For example, last week Heather Perlberg and John Gittelsohn of Bloomberg wrote, "Blackstone Group LP, the largest U.S. landlord of single-family homes, is working with Deutsche Bank AG to sell about $700 million of securities tied to mortgages on rental properties, its third such deal...The offering would be the sixth of bonds backed by rental homes, the largest of which was a $993 million sale in May, also by New York-based Blackstone. Wall Street has issued $3 billion of securities backed by houses owned by Blackstone, Colony American Homes Inc. and American Homes 4 Rent since last year. Blackstone, which has amassed 45,000 houses since early 2012 through its Invitation Homes LP unit, became the first to tap the securitization market in November by selling $479.1 million of debt." Colony American Homes is no slouch: it owns more than 17,000 houses. 

What kind of loans are in the pool? "Loan to BPO values" of 79% are in the offering, vs. 65% for Silver Bay deal in market (noted below), 70% for second Colony American Homes issuance, or 75% for first 2014 deal by Blackstone's Invitation Homes deal, according to ratings-firm presale reports. We have a new buzzword: Class G. Kroll notes that the issuer indicated principal-only Class G is included in structure to comply with European Banking Authority risk-retention regulations, according to Kroll, and Moody's said the sponsor agreed to hold the Class G certificates (about 5% of the loan amount) for the life of transaction. "While risk retention can be viewed as a credit positive," Kroll opined, "it does not believe it mitigates the impact of increased leverage, as the entire loan proceeds will need to be refinanced at maturity."

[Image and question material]
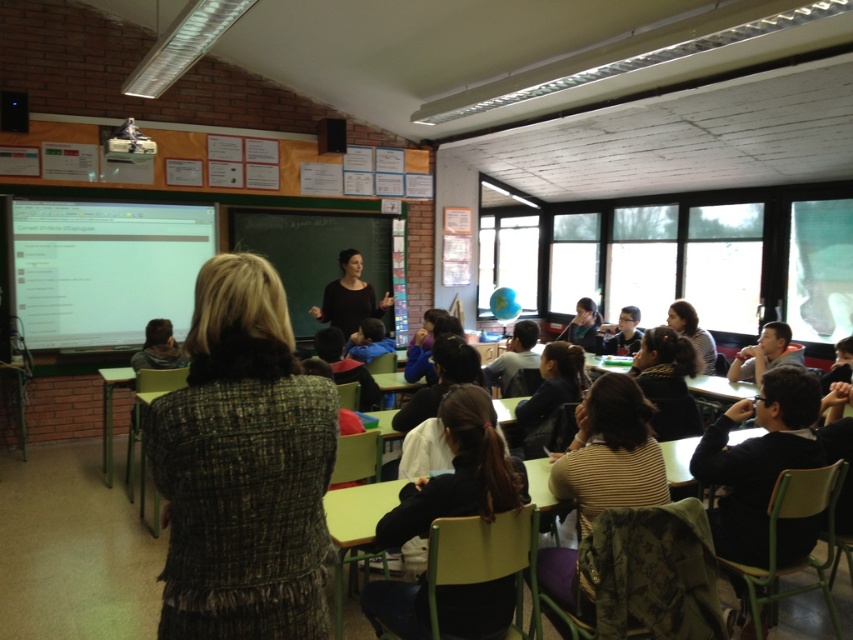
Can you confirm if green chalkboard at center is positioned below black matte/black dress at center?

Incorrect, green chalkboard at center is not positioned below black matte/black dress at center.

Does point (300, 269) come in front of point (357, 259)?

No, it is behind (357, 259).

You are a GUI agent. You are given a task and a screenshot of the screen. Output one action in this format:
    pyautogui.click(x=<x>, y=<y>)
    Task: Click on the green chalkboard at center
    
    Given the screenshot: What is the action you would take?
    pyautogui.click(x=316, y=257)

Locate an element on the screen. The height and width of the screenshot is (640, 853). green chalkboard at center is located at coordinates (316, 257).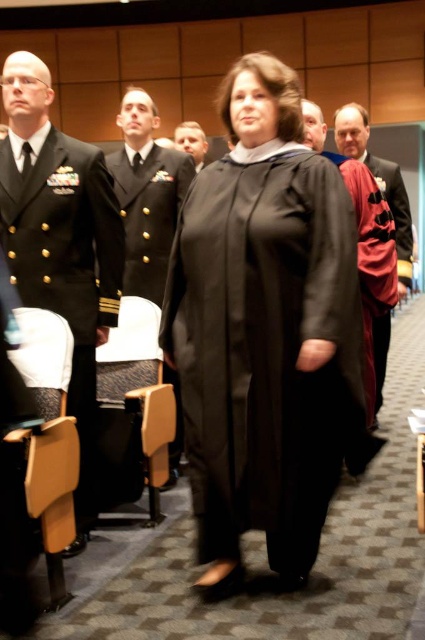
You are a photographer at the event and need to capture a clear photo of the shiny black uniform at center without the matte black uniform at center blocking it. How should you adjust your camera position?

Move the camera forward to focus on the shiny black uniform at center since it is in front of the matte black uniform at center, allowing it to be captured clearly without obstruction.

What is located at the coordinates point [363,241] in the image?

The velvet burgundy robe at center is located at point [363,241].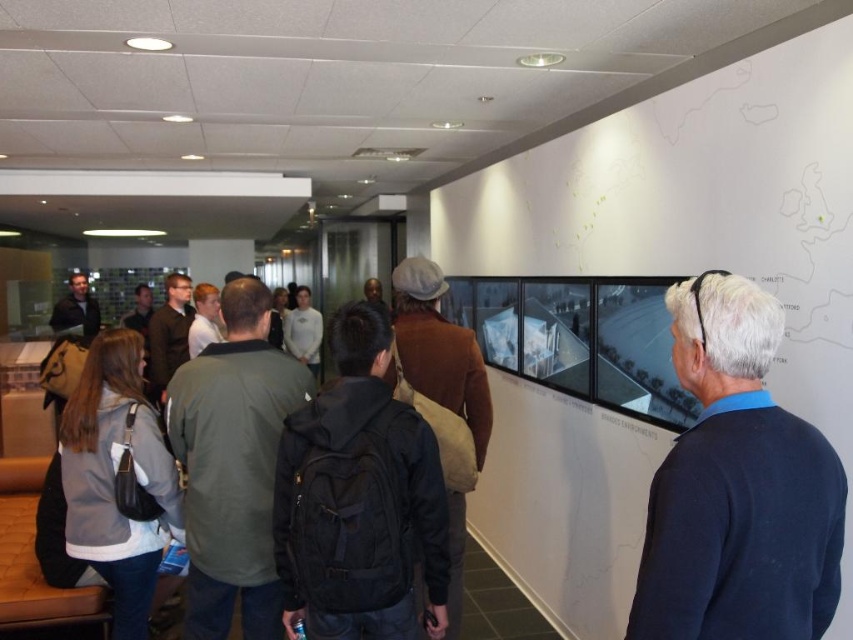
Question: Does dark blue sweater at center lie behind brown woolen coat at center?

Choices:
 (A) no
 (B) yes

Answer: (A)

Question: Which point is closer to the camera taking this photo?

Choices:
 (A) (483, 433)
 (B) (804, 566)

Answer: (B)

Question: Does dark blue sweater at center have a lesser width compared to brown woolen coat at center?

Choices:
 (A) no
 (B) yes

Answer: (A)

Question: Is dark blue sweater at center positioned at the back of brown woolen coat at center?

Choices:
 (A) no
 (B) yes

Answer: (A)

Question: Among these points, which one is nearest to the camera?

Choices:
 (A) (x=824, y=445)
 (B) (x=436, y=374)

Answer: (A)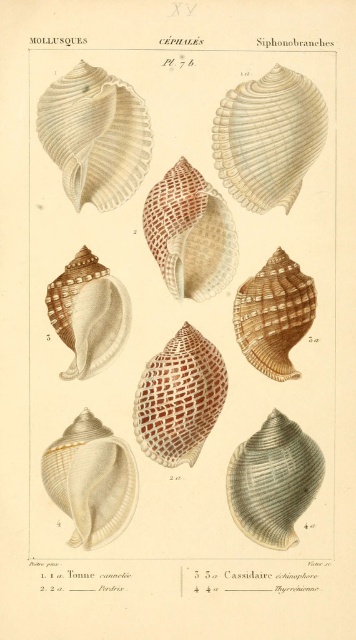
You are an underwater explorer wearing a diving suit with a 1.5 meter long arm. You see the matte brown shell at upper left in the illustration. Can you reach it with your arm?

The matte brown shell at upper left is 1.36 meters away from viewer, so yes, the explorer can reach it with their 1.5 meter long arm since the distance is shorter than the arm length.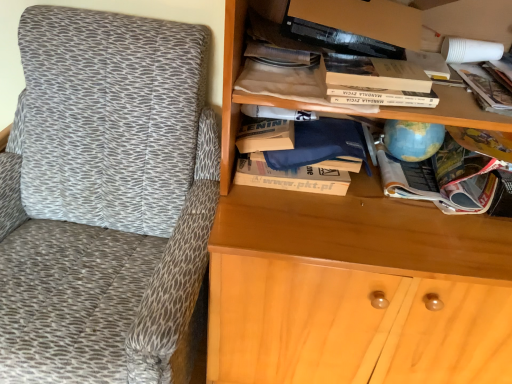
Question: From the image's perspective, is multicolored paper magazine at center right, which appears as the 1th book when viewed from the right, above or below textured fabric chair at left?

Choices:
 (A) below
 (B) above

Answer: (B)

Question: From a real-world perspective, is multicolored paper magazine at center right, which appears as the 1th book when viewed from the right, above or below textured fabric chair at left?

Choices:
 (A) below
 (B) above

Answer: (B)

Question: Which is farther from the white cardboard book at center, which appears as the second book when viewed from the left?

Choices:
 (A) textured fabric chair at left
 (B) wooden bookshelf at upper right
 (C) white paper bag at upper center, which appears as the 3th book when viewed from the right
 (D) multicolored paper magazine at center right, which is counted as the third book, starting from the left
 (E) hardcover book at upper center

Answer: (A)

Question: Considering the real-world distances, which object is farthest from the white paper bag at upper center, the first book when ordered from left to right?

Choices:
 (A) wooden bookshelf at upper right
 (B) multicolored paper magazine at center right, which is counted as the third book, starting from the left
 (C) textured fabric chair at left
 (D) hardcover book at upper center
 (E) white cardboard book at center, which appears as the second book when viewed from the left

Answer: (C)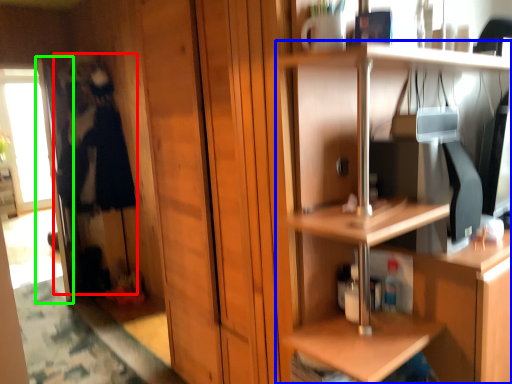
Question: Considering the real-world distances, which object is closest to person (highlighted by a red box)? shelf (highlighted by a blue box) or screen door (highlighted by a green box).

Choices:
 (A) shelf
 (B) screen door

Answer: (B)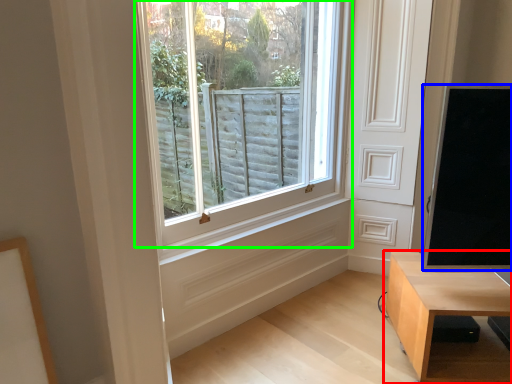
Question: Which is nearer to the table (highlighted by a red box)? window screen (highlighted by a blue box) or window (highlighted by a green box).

#### Stated goal 1
Answer these about the passage on rental-home bonds:
(a) How many houses has Blackstone amassed through its Invitation Homes LP unit since early 2012?
(b) How many houses does Colony American Homes own?
(c) What loan to BPO value is given for the Silver Bay deal?
#### Stated goal 2
Repeat the passage on rental-home bonds word for word, starting with "For example, last" and going on through "than 17,000 houses.".
Work only from the passage on rental-home bonds.

#### Written solution 1
(a) 45,000 houses
(b) More than 17,000 houses
(c) 65%

#### Written solution 2
For example, last week Heather Perlberg and John Gittelsohn of Bloomberg wrote, "Blackstone Group LP, the largest U.S. landlord of single-family homes, is working with Deutsche Bank AG to sell about $700 million of securities tied to mortgages on rental properties, its third such deal...The offering would be the sixth of bonds backed by rental homes, the largest of which was a $993 million sale in May, also by New York-based Blackstone. Wall Street has issued $3 billion of securities backed by houses owned by Blackstone, Colony American Homes Inc. and American Homes 4 Rent since last year. Blackstone, which has amassed 45,000 houses since early 2012 through its Invitation Homes LP unit, became the first to tap the securitization market in November by selling $479.1 million of debt." Colony American Homes is no slouch: it owns more than 17,000 houses.